With a bit of a chuckle in her voice, Miss Chirpy answered, “No, Mr. Brown, those topics aren’t in the survey. Now where were we? Oh yes, if you were unable to perform these activities of daily living, do you have someone who could help you with them?”

“I’m not sure,” I said. “I have a wife, but I don’t know if she would help me with those things. Would you like to speak with her?”

“No, that won’t be necessary. I’m sure your wife would want to help you,” Miss Chirpy said. “Let’s move on to another topic that is often a concern for senior citizens. Do you every feel confused, Mr. Brown?”

“All the time,” I answered.

“Let me be more specific. For example, do you know what day this is?”

“Sure,” I replied.

After a long pause Miss Chirpy said, “Well…?”

“Well what,” I asked.

“I’m sorry, maybe you didn’t hear me,” she said. “I asked if you could tell me what day this is.”

“Who is this?” I asked.

“This is Mary with your Medicare Advantage Plan provider, Mr. Brown. Are you okay?”

“Yes, how can I help you Mary?”

After another long pause Miss Chirpy, who was becoming less chirpy by the minute, said, “Do you have a calendar handy to see what day this is?”

It was obvious Miss Chirpy was trying to determine whether I was too confused to follow simple instructions.

“Hmmm, I don’t, but let me ask my wife,” I said. Holding the phone so Miss Chirpy could still hear, I called out, “Honey, there’s a lady on the phone that wants to know what day this is.”

“Who is it?” she called back.

“She said her name is Mary Kay Sandwich, or something like that, and she wants to sell us some insurance.”

“Tell her we already have insurance,” my wife called back.

I put the phone back to my ear, but before I could say anything Miss Chirpy began to speak – slowly and distinctly, dragging out each word and placing a heavy accent on each syllable. “Mr. Brown, I’m not supposed to give you my full name, but this is Mary Kay Donaldson, and I’m calling on behalf of your Medicare Advantage insurance provider.”

Then, returning to a normal voice, she said, “Mr. Brown, may I ask – you’re not confused at all, are you? You’re just pulling my leg, aren’t you?”

“Well, maybe just a little” I said. Then I added, “Yes, I do know this is February 27, 2013. Do you have any more questions?”

“Yes, I do,” Miss Chirpy said, sounding a little exasperated. “The last question is about your medications.”
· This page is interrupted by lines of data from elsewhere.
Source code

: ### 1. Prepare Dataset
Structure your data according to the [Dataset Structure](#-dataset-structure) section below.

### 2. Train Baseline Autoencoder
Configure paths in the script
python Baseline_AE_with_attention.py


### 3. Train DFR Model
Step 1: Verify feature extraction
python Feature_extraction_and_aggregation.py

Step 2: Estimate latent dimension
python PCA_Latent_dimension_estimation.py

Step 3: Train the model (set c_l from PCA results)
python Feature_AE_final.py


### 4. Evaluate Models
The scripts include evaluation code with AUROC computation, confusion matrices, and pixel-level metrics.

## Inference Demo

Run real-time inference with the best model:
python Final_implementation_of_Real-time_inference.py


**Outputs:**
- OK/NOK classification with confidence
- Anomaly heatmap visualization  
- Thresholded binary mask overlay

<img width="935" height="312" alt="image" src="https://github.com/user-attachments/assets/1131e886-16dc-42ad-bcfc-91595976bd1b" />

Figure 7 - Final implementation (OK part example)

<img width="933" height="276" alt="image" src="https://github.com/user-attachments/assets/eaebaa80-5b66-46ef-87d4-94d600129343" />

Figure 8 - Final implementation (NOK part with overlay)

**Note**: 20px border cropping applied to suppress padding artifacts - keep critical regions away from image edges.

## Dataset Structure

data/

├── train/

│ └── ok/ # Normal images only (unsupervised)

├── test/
But before she could ask the question I said, “Oh, I don’t take any medications, except for those little blue pills my wife gives me for my heart. Did I mention we have matching bathtubs in the backyard where we sit and watch the sun go down?”

I could tell Miss Chirpy was struggling to maintain her professional composure.

“That’s nice, Mr. Brown. I believe I have all the information I need for the survey. Thank you for taking my call, and don’t forget to sign up for Silver Sneakers.”

“Okay, and remember not to call me again,” I said as I hung up the phone and hit the mute button on the remote to turn the TV sound back on.

Well, it has been a whole week and Miss Chirpy hasn’t called back, unless she called while I was at Silver Sneakers and Yvonne didn’t tell me she called.

George Brown is a freelance writer. He lives in Jackson Township.